**Stated problem:**
Rewrite the listing below, switching each "pose" to "camera" and leaving everything else as it is.

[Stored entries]
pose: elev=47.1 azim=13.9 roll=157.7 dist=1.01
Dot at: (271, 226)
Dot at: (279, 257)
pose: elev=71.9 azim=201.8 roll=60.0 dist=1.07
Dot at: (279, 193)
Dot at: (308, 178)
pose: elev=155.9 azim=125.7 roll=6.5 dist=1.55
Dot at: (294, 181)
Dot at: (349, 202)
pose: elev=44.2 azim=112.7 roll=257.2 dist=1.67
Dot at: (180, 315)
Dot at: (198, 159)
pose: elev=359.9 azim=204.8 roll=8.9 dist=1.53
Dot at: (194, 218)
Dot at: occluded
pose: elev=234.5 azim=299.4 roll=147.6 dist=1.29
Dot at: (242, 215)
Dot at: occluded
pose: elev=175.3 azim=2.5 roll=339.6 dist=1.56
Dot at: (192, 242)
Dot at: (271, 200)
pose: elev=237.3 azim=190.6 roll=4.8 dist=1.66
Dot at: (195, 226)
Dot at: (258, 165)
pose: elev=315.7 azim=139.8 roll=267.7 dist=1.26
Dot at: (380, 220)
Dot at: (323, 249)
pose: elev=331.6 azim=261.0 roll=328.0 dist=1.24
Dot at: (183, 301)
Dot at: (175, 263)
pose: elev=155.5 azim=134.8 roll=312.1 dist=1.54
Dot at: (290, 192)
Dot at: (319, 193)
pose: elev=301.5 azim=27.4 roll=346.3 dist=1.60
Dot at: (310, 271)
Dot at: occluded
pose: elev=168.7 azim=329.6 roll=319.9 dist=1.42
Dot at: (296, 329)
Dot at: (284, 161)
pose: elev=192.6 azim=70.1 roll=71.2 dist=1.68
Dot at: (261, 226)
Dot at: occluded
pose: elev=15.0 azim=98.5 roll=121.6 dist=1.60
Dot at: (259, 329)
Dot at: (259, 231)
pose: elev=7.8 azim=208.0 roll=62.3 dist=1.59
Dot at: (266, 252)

**Answer to the problem:**
camera: elev=47.1 azim=13.9 roll=157.7 dist=1.01
Dot at: (271, 226)
Dot at: (279, 257)
camera: elev=71.9 azim=201.8 roll=60.0 dist=1.07
Dot at: (279, 193)
Dot at: (308, 178)
camera: elev=155.9 azim=125.7 roll=6.5 dist=1.55
Dot at: (294, 181)
Dot at: (349, 202)
camera: elev=44.2 azim=112.7 roll=257.2 dist=1.67
Dot at: (180, 315)
Dot at: (198, 159)
camera: elev=359.9 azim=204.8 roll=8.9 dist=1.53
Dot at: (194, 218)
Dot at: occluded
camera: elev=234.5 azim=299.4 roll=147.6 dist=1.29
Dot at: (242, 215)
Dot at: occluded
camera: elev=175.3 azim=2.5 roll=339.6 dist=1.56
Dot at: (192, 242)
Dot at: (271, 200)
camera: elev=237.3 azim=190.6 roll=4.8 dist=1.66
Dot at: (195, 226)
Dot at: (258, 165)
camera: elev=315.7 azim=139.8 roll=267.7 dist=1.26
Dot at: (380, 220)
Dot at: (323, 249)
camera: elev=331.6 azim=261.0 roll=328.0 dist=1.24
Dot at: (183, 301)
Dot at: (175, 263)
camera: elev=155.5 azim=134.8 roll=312.1 dist=1.54
Dot at: (290, 192)
Dot at: (319, 193)
camera: elev=301.5 azim=27.4 roll=346.3 dist=1.60
Dot at: (310, 271)
Dot at: occluded
camera: elev=168.7 azim=329.6 roll=319.9 dist=1.42
Dot at: (296, 329)
Dot at: (284, 161)
camera: elev=192.6 azim=70.1 roll=71.2 dist=1.68
Dot at: (261, 226)
Dot at: occluded
camera: elev=15.0 azim=98.5 roll=121.6 dist=1.60
Dot at: (259, 329)
Dot at: (259, 231)
camera: elev=7.8 azim=208.0 roll=62.3 dist=1.59
Dot at: (266, 252)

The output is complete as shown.